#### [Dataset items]
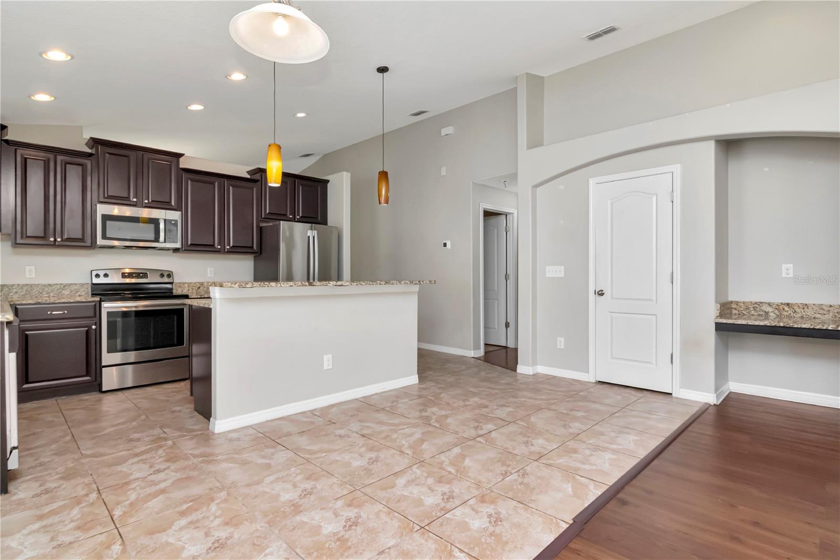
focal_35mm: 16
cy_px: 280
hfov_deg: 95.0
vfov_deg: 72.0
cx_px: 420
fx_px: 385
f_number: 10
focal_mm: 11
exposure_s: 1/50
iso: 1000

* * *

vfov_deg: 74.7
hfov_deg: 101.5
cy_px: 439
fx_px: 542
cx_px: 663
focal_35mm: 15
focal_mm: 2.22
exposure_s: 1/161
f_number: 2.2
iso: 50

--

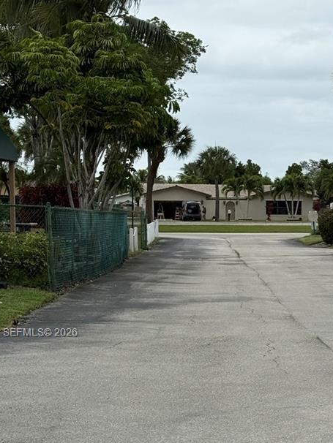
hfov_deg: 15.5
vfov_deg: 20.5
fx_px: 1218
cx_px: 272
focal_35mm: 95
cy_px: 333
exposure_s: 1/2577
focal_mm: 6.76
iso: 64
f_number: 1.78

#### [Directions]
Extract from the records above the lines from the one containing "vfov_deg: 20.5" to the one containing "f_number: 1.78", both lines included, exactly as they appear and with nothing else.

#### [Written answer]
vfov_deg: 20.5
fx_px: 1218
cx_px: 272
focal_35mm: 95
cy_px: 333
exposure_s: 1/2577
focal_mm: 6.76
iso: 64
f_number: 1.78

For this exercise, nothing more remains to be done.